[Easy][FSDP] Clarify `_use_unsharded_grad_views` comment (#100359)
This is an easy follow-up to the previous PR to (1) clarify that `view` is the original parameter's gradient and (2) that after `reshard()` the gradient is on CPU only if offloading parameters.
Pull Request resolved: https://github.com/pytorch/pytorch/pull/100359
Approved by: https://github.com/rohan-varma
diff --git a/torch/distributed/fsdp/flat_param.py b/torch/distributed/fsdp/flat_param.py
index 072f2a9..ca01241 100644
--- a/torch/distributed/fsdp/flat_param.py
+++ b/torch/distributed/fsdp/flat_param.py
@@ -1779,9 +1779,11 @@
):
# NOTE: This is a hack using `.data` to side step the check
# that parameter/gradient sizes/dtypes/devices match.
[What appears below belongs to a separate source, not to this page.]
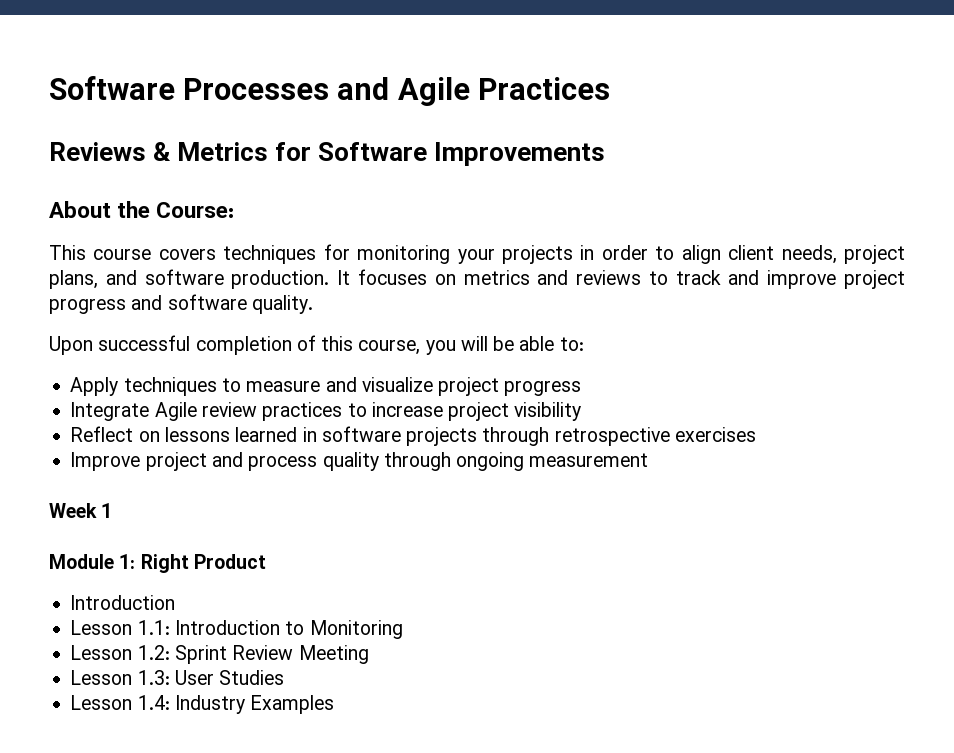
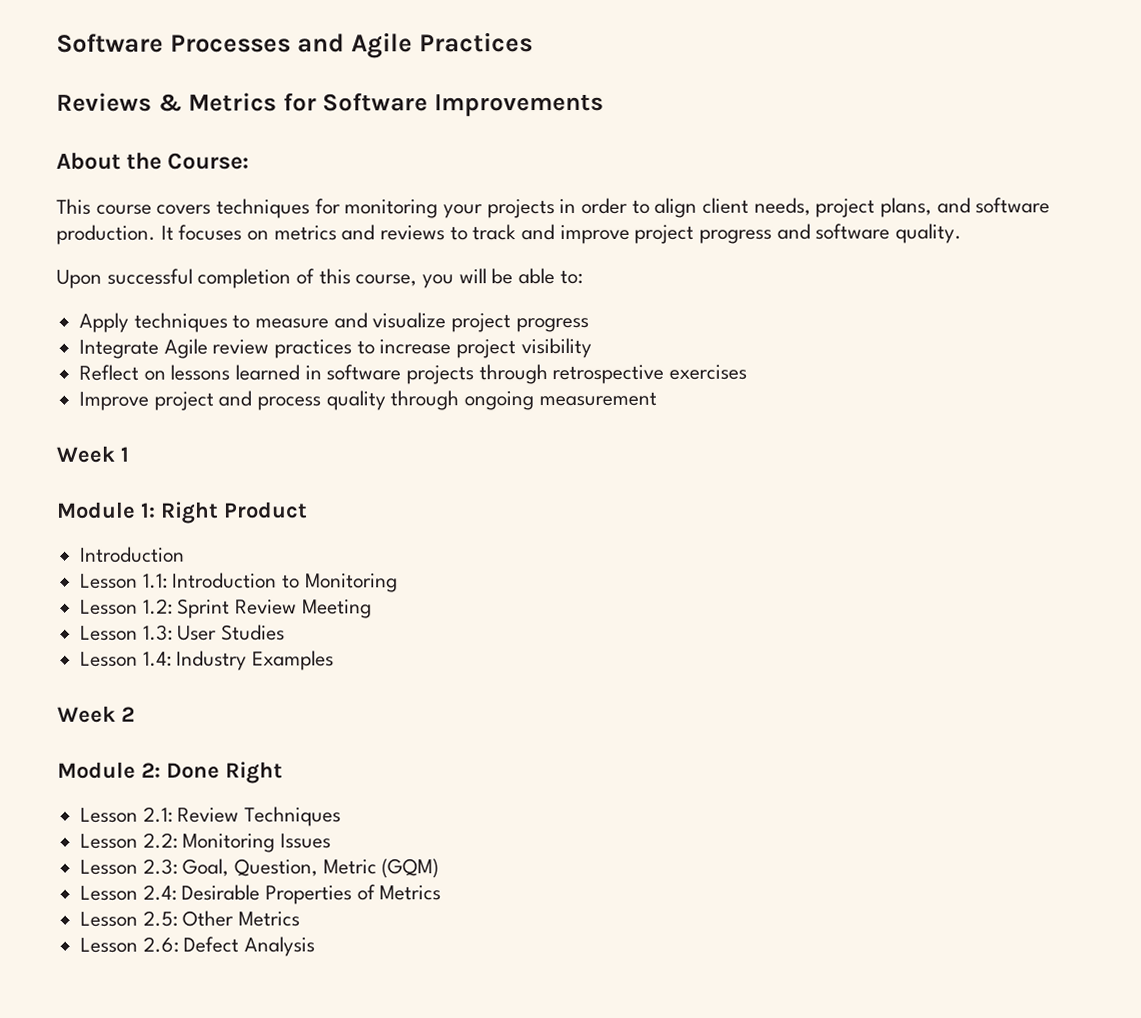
(335, 704) none -> [57,705,135,723] [57,761,283,784] [80,806,342,827] [80,832,332,853] [80,858,440,879] [80,884,442,905] [80,910,301,927] [80,936,316,957] // Week 2 // Module 2: Done Right // Lesson 2.1: Review Techniques // Lesson 2.2: Monitoring Issues // Lesson 2.3: Goal, Question, Metric (GQM) // Lesson 2.4: Desirable Properties of Metrics // Lesson 2.5: Other Metrics // Lesson 2.6: Defect Analysis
From
- # calling `reshard()`, `param` has the sharded size, the full
- # precision dtype, and is on CPU. Thus, one or more of the
- # following cases can hold when in `no_sync()`:
+ # calling `reshard()`, `param` has the sharded size, has the
+ # full precision dtype, and if CPU offloading is enabled, is on
+ # CPU. Thus, one or more of the following cases can hold when
+ # in `no_sync()`, where `view` is the original parameter's
+ # gradient:
# 1. `view` can have the unsharded size.
# 2. `view` can have the parameter low precision dtype.
# 3. `view` can be on GPU.